▸ **Task description**
Every entry below should be reproduced exactly, with all pictures left out.

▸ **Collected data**

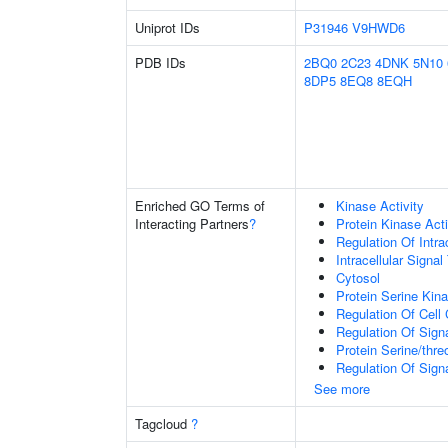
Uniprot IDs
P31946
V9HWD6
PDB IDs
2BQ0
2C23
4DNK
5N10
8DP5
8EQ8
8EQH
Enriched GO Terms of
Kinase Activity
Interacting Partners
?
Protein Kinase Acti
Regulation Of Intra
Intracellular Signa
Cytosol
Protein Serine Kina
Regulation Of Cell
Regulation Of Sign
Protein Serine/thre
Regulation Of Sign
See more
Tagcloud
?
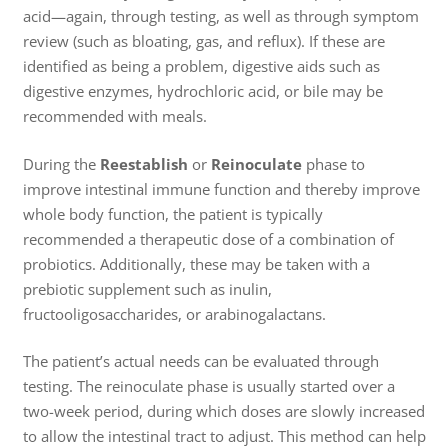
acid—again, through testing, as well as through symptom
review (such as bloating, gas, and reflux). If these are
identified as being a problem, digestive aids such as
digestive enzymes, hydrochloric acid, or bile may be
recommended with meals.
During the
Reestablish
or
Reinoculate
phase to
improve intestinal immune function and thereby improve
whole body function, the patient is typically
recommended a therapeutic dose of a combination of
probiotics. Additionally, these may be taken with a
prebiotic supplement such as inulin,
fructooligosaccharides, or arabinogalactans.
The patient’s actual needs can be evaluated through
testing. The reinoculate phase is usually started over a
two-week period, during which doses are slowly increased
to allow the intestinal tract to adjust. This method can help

▸ **Exercise output**
Uniprot IDs
P31946
V9HWD6
PDB IDs
2BQ0
2C23
4DNK
5N10
8DP5
8EQ8
8EQH
Enriched GO Terms of
Kinase Activity
Interacting Partners
?
Protein Kinase Acti
Regulation Of Intra
Intracellular Signa
Cytosol
Protein Serine Kina
Regulation Of Cell
Regulation Of Sign
Protein Serine/thre
Regulation Of Sign
See more
Tagcloud
?
acid—again, through testing, as well as through symptom
review (such as bloating, gas, and reflux). If these are
identified as being a problem, digestive aids such as
digestive enzymes, hydrochloric acid, or bile may be
recommended with meals.
During the
Reestablish
or
Reinoculate
phase to
improve intestinal immune function and thereby improve
whole body function, the patient is typically
recommended a therapeutic dose of a combination of
probiotics. Additionally, these may be taken with a
prebiotic supplement such as inulin,
fructooligosaccharides, or arabinogalactans.
The patient’s actual needs can be evaluated through
testing. The reinoculate phase is usually started over a
two-week period, during which doses are slowly increased
to allow the intestinal tract to adjust. This method can help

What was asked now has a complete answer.